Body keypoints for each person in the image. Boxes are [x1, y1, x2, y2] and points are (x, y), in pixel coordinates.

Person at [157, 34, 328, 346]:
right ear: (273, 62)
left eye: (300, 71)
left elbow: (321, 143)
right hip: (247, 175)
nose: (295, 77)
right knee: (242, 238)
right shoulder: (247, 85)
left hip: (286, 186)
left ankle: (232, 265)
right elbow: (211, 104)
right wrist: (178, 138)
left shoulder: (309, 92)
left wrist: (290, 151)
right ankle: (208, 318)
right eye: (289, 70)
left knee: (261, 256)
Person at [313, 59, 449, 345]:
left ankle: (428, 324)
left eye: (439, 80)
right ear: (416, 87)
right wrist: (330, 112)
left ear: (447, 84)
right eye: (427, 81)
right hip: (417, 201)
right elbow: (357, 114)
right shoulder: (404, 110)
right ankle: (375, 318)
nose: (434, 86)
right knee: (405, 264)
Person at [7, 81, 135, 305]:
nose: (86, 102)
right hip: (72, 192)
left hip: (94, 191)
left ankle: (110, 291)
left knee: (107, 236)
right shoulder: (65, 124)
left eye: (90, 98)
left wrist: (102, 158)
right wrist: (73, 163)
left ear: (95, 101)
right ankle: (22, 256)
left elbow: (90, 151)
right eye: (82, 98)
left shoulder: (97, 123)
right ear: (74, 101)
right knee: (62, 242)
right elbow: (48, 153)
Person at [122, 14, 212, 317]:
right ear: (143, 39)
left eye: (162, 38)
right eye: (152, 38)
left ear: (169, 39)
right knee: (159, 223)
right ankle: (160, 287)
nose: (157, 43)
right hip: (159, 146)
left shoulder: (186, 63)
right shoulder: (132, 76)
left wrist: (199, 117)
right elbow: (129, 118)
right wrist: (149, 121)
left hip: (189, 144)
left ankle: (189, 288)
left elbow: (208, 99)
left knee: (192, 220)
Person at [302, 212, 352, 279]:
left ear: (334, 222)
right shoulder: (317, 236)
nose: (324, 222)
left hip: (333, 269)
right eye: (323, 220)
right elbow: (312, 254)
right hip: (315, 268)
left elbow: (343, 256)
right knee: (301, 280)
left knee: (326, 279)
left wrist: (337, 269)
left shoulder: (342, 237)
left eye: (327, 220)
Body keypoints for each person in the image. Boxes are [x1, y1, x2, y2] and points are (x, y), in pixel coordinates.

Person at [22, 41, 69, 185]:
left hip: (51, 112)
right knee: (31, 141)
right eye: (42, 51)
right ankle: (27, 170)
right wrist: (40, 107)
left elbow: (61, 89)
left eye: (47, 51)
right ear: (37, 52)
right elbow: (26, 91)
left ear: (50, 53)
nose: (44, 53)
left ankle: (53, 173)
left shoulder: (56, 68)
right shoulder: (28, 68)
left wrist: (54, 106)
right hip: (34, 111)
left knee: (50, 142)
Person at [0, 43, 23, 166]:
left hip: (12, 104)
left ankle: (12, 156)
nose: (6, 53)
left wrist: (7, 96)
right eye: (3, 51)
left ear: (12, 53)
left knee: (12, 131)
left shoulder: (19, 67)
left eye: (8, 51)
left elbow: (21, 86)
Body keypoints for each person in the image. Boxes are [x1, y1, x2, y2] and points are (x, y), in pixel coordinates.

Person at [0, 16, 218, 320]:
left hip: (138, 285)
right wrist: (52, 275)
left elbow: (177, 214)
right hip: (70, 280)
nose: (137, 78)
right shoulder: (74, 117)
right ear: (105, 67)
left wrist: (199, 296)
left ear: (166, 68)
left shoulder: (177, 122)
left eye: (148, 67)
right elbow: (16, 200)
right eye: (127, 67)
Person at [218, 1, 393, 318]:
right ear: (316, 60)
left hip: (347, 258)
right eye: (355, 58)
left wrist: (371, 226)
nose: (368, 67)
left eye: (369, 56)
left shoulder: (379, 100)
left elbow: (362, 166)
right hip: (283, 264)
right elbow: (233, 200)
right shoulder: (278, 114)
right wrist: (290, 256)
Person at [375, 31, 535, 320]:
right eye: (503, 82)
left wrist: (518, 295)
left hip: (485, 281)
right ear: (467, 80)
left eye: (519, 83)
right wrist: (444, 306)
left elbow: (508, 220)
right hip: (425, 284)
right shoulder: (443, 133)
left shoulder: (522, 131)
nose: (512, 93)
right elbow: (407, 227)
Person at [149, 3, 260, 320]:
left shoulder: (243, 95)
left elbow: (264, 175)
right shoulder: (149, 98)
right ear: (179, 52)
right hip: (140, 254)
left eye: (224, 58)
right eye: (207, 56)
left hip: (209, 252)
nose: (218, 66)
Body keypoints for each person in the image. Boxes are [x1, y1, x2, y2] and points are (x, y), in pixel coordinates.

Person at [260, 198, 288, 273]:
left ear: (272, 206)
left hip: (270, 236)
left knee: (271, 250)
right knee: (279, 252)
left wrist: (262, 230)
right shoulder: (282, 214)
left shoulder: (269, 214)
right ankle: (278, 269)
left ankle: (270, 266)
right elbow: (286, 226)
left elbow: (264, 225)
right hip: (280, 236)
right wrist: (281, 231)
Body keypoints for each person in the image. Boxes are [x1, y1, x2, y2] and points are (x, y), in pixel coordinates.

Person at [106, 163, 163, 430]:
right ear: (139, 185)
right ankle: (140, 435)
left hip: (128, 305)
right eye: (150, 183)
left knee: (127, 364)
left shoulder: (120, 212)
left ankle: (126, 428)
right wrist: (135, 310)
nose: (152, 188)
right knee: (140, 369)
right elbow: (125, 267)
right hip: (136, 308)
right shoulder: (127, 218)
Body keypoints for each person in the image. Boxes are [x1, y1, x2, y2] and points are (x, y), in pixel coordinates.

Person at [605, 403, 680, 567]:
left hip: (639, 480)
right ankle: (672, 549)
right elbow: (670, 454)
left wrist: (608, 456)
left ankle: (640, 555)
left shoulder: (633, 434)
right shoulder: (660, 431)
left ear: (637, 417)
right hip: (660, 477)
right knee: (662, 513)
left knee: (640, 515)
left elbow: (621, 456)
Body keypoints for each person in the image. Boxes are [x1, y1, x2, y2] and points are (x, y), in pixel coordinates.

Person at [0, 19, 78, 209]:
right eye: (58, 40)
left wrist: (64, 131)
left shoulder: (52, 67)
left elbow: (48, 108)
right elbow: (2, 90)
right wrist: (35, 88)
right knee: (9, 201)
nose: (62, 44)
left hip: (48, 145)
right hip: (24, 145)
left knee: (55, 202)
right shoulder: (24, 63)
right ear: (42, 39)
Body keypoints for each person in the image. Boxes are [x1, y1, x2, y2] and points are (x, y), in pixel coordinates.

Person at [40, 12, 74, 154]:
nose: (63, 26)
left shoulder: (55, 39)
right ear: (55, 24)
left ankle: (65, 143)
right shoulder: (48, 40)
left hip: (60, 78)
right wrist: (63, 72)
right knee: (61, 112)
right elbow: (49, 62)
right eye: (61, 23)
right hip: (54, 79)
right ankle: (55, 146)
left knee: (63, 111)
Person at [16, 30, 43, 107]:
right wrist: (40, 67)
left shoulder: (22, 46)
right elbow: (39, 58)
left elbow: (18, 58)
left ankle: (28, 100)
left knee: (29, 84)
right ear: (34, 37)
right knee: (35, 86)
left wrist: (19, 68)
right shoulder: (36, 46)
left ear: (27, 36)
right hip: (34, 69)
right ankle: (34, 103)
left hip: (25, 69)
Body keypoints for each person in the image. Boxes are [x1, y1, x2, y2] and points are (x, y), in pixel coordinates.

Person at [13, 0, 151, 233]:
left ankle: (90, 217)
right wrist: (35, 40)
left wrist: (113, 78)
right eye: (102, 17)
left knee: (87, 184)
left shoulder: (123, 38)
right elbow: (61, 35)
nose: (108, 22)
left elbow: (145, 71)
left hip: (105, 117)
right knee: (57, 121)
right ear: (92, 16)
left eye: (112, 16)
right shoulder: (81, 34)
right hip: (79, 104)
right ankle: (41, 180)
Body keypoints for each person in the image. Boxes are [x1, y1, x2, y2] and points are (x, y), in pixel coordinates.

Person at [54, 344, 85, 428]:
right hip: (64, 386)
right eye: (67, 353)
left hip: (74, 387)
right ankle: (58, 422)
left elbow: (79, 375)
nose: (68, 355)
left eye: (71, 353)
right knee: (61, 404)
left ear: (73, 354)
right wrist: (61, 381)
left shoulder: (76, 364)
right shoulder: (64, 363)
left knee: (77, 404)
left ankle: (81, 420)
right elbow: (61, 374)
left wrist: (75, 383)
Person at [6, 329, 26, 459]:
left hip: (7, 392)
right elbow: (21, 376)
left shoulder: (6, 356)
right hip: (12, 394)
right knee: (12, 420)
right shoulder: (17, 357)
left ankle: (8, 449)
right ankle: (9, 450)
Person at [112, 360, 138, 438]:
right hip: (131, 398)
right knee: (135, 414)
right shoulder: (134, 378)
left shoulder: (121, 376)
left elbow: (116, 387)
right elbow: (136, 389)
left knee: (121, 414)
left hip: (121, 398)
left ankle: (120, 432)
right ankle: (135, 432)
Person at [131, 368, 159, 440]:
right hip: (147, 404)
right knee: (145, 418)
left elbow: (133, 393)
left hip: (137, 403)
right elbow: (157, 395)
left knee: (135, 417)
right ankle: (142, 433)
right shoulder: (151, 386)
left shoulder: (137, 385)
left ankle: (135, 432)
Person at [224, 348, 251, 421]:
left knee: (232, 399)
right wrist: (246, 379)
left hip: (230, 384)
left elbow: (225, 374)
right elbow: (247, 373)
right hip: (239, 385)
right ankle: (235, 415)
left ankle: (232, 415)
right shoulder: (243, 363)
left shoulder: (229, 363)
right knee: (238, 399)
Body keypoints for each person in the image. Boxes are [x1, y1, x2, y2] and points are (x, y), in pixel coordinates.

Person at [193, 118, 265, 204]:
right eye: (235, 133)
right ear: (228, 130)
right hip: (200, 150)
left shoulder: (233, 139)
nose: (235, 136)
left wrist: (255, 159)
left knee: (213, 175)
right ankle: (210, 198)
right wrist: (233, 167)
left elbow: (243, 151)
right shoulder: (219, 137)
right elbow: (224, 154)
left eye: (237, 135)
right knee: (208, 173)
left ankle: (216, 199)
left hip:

------

Using the data above, extract exactly the lines from the one that holds "left elbow: (18, 58)" to the one that holds "left hip: (25, 69)", both ends included, and no others.

left elbow: (18, 58)
left ankle: (28, 100)
left knee: (29, 84)
right ear: (34, 37)
right knee: (35, 86)
left wrist: (19, 68)
right shoulder: (36, 46)
left ear: (27, 36)
right hip: (34, 69)
right ankle: (34, 103)
left hip: (25, 69)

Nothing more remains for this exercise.